Let me take you back to the witch trials that swept Europe in the Middle Ages before spreading further afield; witch trials we would like to think of as distant history but that people across the world still experience today. We’re often led to believe that the people arrested, tortured, and killed within those trials – predominantly women – were arrested because of some illicit, evil activity.

Maybe they’d danced naked under the Moon in public; perhaps they’d tried to turn someone into a frog; or maybe they’d been carrying around a suspiciously shaped doll full of needles.

That’s one of the biggest lies our patriarchal education systems have told us about European history. Because in truth women were arrested for a whole gamut of reasons:

For offering herbal remedies or acting as midwives at a time when science as we know it was in its infancy and practiced by a limited number of people – usually rich, white men – with dangerously limited training.

For being financially independent, owning their own land or employing workers themselves.

For miscarrying or being unable to conceive a child.

For having sex outside of marriage, refusing to sleep with their husbands or refusing to be married.

And for daring to speak out and challenge authority publicly at a time when land was being grabbed up by the church and by the feudal system

The list could go on but the bottom line is this:

That the witch trials were not only a persecution of witches, they were a persecution of women.

In the years since, the narrative has changed around both the trials and the witches. Our patriarchal societies have done all they can to vilify the old ways that were so far out of alignment with what they deemed safe and acceptable.

The wise women who once aligned themselves with the cycles of nature, grew their own herbs and vegetables, worshipped Earth and encouraged others to claim their own power have come to be seen as terrifying figures to be avoided at all costs lest they hex your husband or bake your children in an oven.

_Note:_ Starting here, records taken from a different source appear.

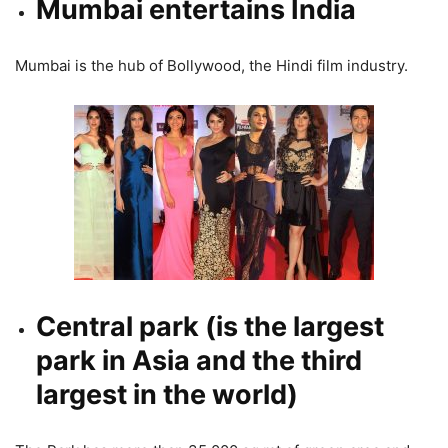
Mumbai entertains India
Mumbai is the hub of Bollywood, the Hindi film industry.
Central park (is the largest
park in Asia and the third
largest in the world)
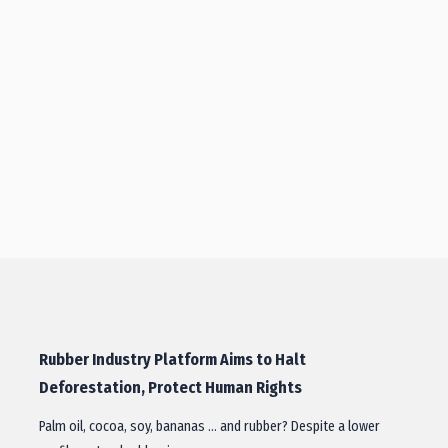
Rubber Industry Platform Aims to Halt
Deforestation, Protect Human Rights
Palm oil, cocoa, soy, bananas … and rubber? Despite a lower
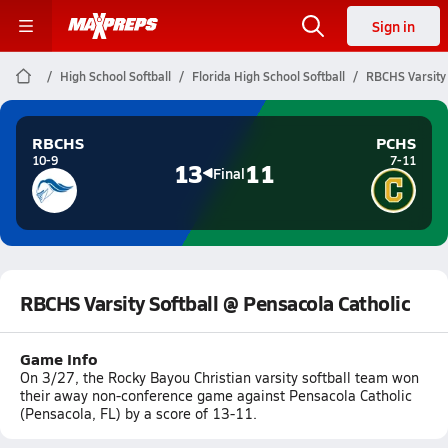
Sign in
High School Softball
Florida High School Softball
RBCHS Varsity 
RBCHS
PCHS
10-9
7-11
13
11
Final
RBCHS Varsity Softball @ Pensacola Catholic
Game Info
On 3/27, the Rocky Bayou Christian varsity softball team won
their away non-conference game against Pensacola Catholic
(Pensacola, FL) by a score of 13-11.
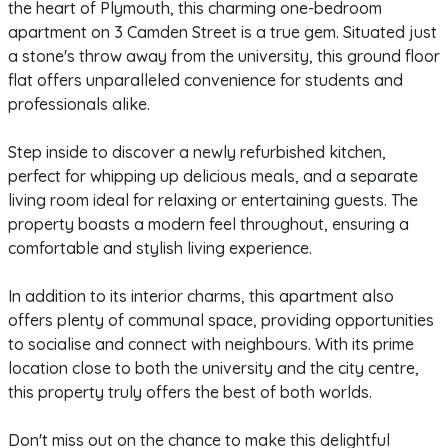
the heart of Plymouth, this charming one-bedroom
apartment on 3 Camden Street is a true gem. Situated just
a stone's throw away from the university, this ground floor
flat offers unparalleled convenience for students and
professionals alike.
Step inside to discover a newly refurbished kitchen,
perfect for whipping up delicious meals, and a separate
living room ideal for relaxing or entertaining guests. The
property boasts a modern feel throughout, ensuring a
comfortable and stylish living experience.
In addition to its interior charms, this apartment also
offers plenty of communal space, providing opportunities
to socialise and connect with neighbours. With its prime
location close to both the university and the city centre,
this property truly offers the best of both worlds.
Don't miss out on the chance to make this delightful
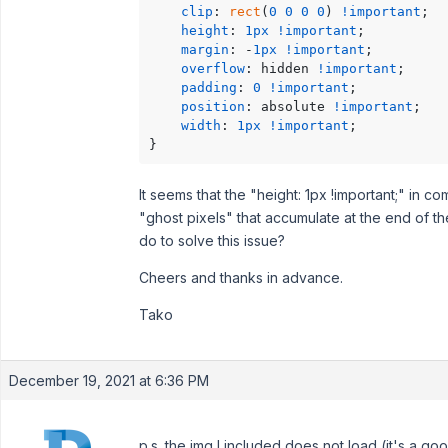
clip
: 
rect
(
0
0
0
0
) 
!important
;

height
: 
1px
!important
;

margin
: -
1px
!important
;

overflow
: hidden 
!important
;

padding
: 
0
!important
;

position
: absolute 
!important
;

width
: 
1px
!important
;

}
It seems that the "height: 1px !important;" in c
"ghost pixels" that accumulate at the end of
do to solve this issue?
Cheers and thanks in advance.
Tako
December 19, 2021 at 6:36 PM
p.s. the img I included does not load (it's a goo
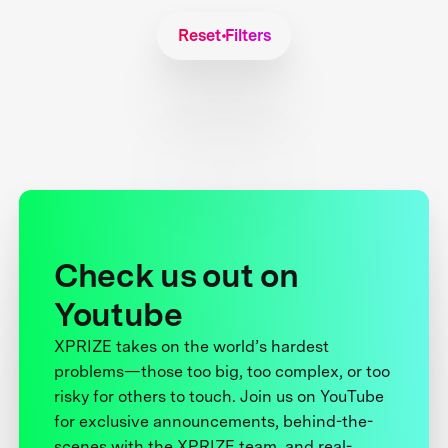
Reset Filters
Check us out on
Youtube
XPRIZE takes on the world’s hardest
problems—those too big, too complex, or too
risky for others to touch. Join us on YouTube
for exclusive announcements, behind-the-
scenes with the XPRIZE team, and real-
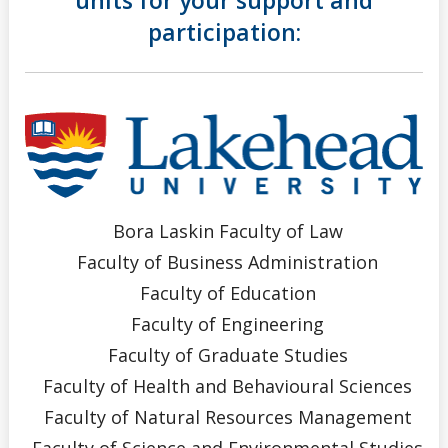
participation:
Bora Laskin Faculty of Law
Faculty of Business Administration
Faculty of Education
Faculty of Engineering
Faculty of Graduate Studies
Faculty of Health and Behavioural Sciences
Faculty of Natural Resources Management
Faculty of Science and Environmental Studies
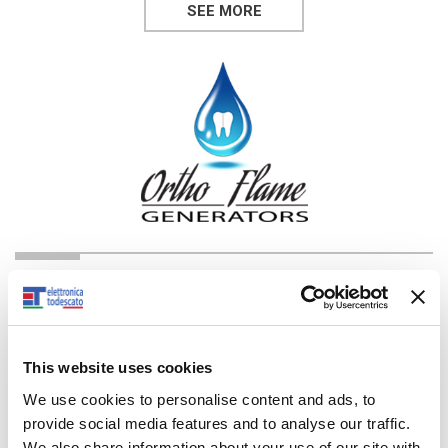
SEE MORE
DIVISION: ORTHODONTICS
Dental
This website uses cookies
You can view a live performance video of our machines,
performing various tasks.
We use cookies to personalise content and ads, to
provide social media features and to analyse our traffic.
SEE MORE
We also share information about your use of our site with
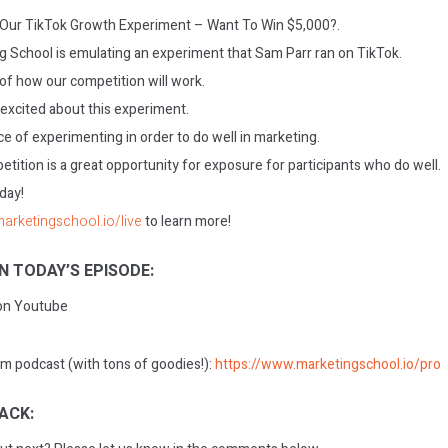
: Our TikTok Growth Experiment – Want To Win $5,000?.
 School is emulating an experiment that Sam Parr ran on TikTok.
f how our competition will work.
 excited about this experiment.
e of experimenting in order to do well in marketing.
tition is a great opportunity for exposure for participants who do well.
oday!
marketingschool.io/live
to learn more!
N TODAY’S EPISODE:
 on Youtube
m podcast (with tons of goodies!):
https://www.marketingschool.io/pro
ACK:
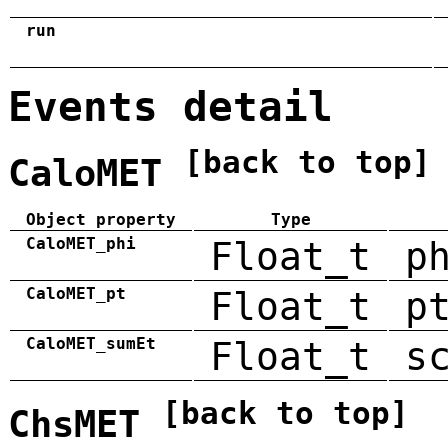
run
Events detail
[back to top]
CaloMET
Object property
Type
CaloMET_phi
Float_t
p
CaloMET_pt
Float_t
p
CaloMET_sumEt
Float_t
s
[back to top]
ChsMET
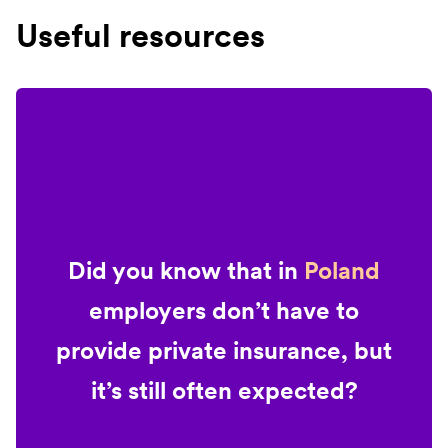
Useful resources
Did you know that in
Poland
employers don’t have to
provide private insurance, but
it’s still often expected?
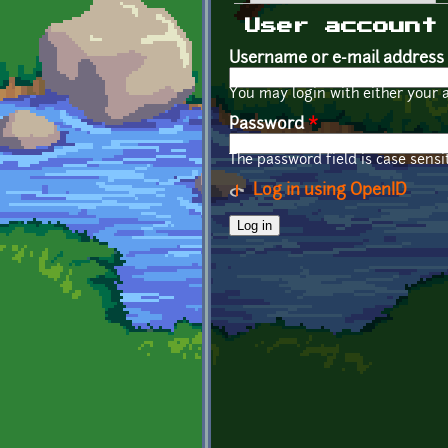
Primary tabs
User account
Username or e-mail address
You may login with either your 
Password
*
The password field is case sensit
Log in using OpenID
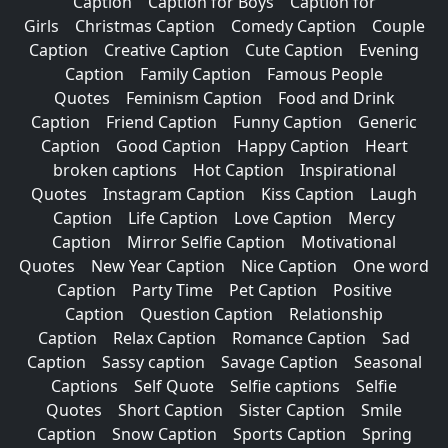
Caption
Caption for Boys
Caption for
Girls
Christmas Caption
Comedy Caption
Couple
Caption
Creative Caption
Cute Caption
Evening
Caption
Family Caption
Famous People
Quotes
Feminism Caption
Food and Drink
Caption
Friend Caption
Funny Caption
Generic
Caption
Good Caption
Happy Caption
Heart
broken captions
Hot Caption
Inspirational
Quotes
Instagram Caption
Kiss Caption
Laugh
Caption
Life Caption
Love Caption
Mercy
Caption
Mirror Selfie Caption
Motivational
Quotes
New Year Caption
Nice Caption
One word
Caption
Party Time
Pet Caption
Positive
Caption
Question Caption
Relationship
Caption
Relax Caption
Romance Caption
Sad
Caption
Sassy caption
Savage Caption
Seasonal
Captions
Self Quote
Selfie captions
Selfie
Quotes
Short Caption
Sister Caption
Smile
Caption
Snow Caption
Sports Caption
Spring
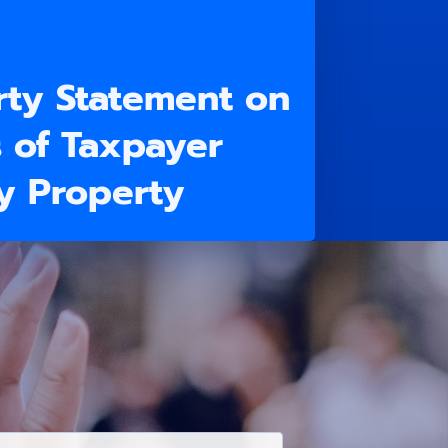
rty Statement on
s of Taxpayer
ly Property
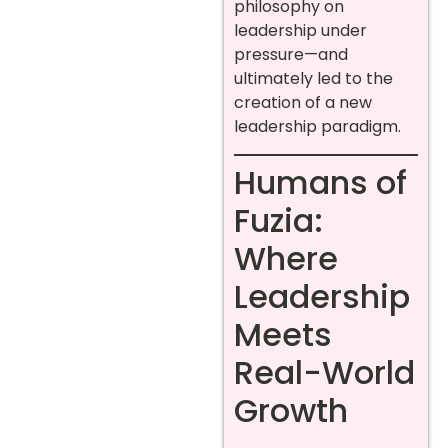
philosophy on
leadership under
pressure—and
ultimately led to the
creation of a new
leadership paradigm.
Humans of
Fuzia:
Where
Leadership
Meets
Real-World
Growth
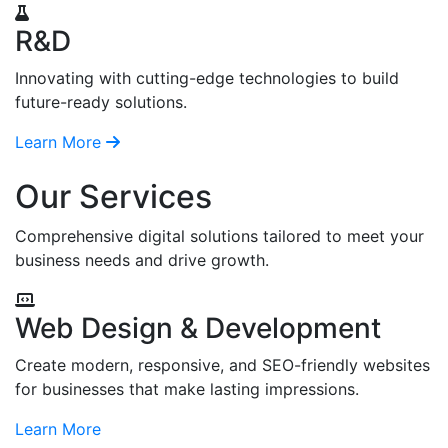
R&D
Innovating with cutting-edge technologies to build
future-ready solutions.
Learn More
Our Services
Comprehensive digital solutions tailored to meet your
business needs and drive growth.
Web Design & Development
Create modern, responsive, and SEO-friendly websites
for businesses that make lasting impressions.
Learn More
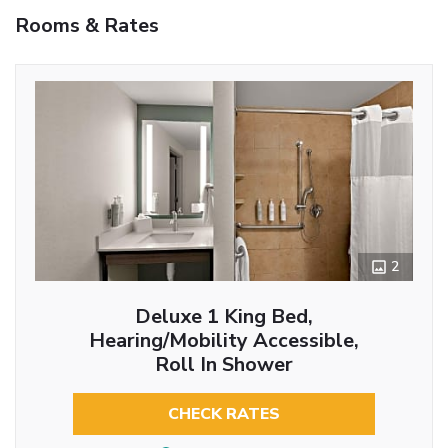
Rooms & Rates
2
Deluxe 1 King Bed,
Hearing/Mobility Accessible,
Roll In Shower
CHECK RATES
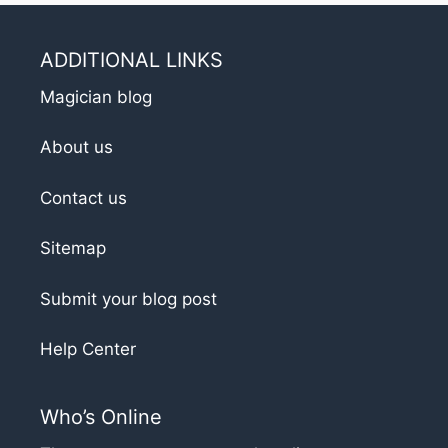
ADDITIONAL LINKS
Magician blog
About us
Contact us
Sitemap
Submit your blog post
Help Center
Who’s Online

After all, in a world so heavily ruled by the structures of white supremacist heteronormative ableist patriarchy, anyone who so lives that way – not to mention encourages others to do the same – is a terrifying threat.

Yet as we begin to make our way outside of the bounds of patriarchy, witchcraft and all it encompasses – while not a must for all feminists – begins to make more sense. And as we look for alternatives to the structures and restrictions we’ve been told were “natural”, it’s no surprise that many of us are remembering and opening to what lies beyond them; the old ways that our ancestors once practiced every day and to how we bring those forward into the 21st century.

And while the tools and symbols of witchcraft aren’t the only way to drive change, that’s not to say they can’t be useful. After all, there’s a great power in aligning our energies and intentions with a ritual or even a meditation before we head out and march to demand change; and in this capitalist system of ours one of the greatest middle fingers we can give the patriarchy is in following the example of the Moon and learning to rest when our own energy is low.

I call myself a Divine Feminist – the title of my forthcoming book, which is available to pre-order now via this site – because for me feminism and witchcraft go hand in hand.

Both are about the need for us to connect; to ourselves and to one another in order to encourage change; and at their root both are about returning to a greater sense of balance and equity – socially, politically, and energetically as we recover the parts of ourselves and our world that we’ve been led to see as “less than”, and return to a place of our own power for exactly who we are, rather than how we’re told we should be.

When we talk about witches as feminists, we talk about returning to that power – a power that may have been vilified and forgotten but has stayed within us all along; desperate to get out, to challenge the status quo and to change the world. 

A power it’s time for us all to step into in whatever way calls to us for ourselves, for the ancestors they tried to burn, and for all those who still experience torture and terror daily simply because they identify as women.